Aim 1: Rewrite the bank downgrade article from "Ratings agency Fitch" to "them has waned.", swapping "banks" for "lenders".
Aim 2: Sum up the bank downgrade article in two sentences.

==== Text ====

Ratings agency Fitch cut the credit score of bailed-out British lenders Lloyds and Royal Bank of Scotland, saying the government had become less likely to give them further financial support.
Fitch’s downgrade of Lloyds and RBS on Thursday followed a similar move last week from rival Moody’s, which also cited a reduced likelihood of additional state assistance for the banking sector.
“Support dynamics are changing in the U.K.,” Fitch said.
“The banking system is not only large relative to the U.K. economy, but there is also more advanced political will to reduce the implicit support for the country’s banks.”
Rating agencies had been widely expected to downgrade British banks amid signs the government’s commitment to supporting them has waned.
The Independent Commission on Banking’s recommendation in September that banks ring-fence their retail units from riskier investment banking operations and hold more capital overall, has also been seen as negative for their credit rating.

==== Records supplied ====

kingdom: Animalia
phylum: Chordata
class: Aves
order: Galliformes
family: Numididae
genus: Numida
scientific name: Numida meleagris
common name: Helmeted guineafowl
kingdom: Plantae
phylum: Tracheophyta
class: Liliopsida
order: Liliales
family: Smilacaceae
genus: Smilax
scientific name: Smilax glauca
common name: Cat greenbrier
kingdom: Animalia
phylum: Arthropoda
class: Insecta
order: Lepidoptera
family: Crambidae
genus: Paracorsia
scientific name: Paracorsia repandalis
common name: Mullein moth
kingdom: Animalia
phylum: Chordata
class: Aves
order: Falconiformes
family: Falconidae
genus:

====

Full output 1:
Ratings agency Fitch cut the credit score of bailed-out British lenders Lloyds and Royal Bank of Scotland, saying the government had become less likely to give them further financial support.
Fitch’s downgrade of Lloyds and RBS on Thursday followed a similar move last week from rival Moody’s, which also cited a reduced likelihood of additional state assistance for the banking sector.
“Support dynamics are changing in the U.K.,” Fitch said.
“The banking system is not only large relative to the U.K. economy, but there is also more advanced political will to reduce the implicit support for the country’s lenders.”
Rating agencies had been widely expected to downgrade British lenders amid signs the government’s commitment to supporting them has waned.

Full output 2: Fitch cut the credit ratings of bailed-out British lenders Lloyds and Royal Bank of Scotland because the government had become less likely to give them further support, following a similar move by Moody's the week before. Fitch pointed to the banking system's large size relative to the U.K. economy and to growing political will to reduce implicit support, while the Independent Commission on Banking's recommendation that banks ring-fence their retail units and hold more capital has also been seen as negative for their ratings.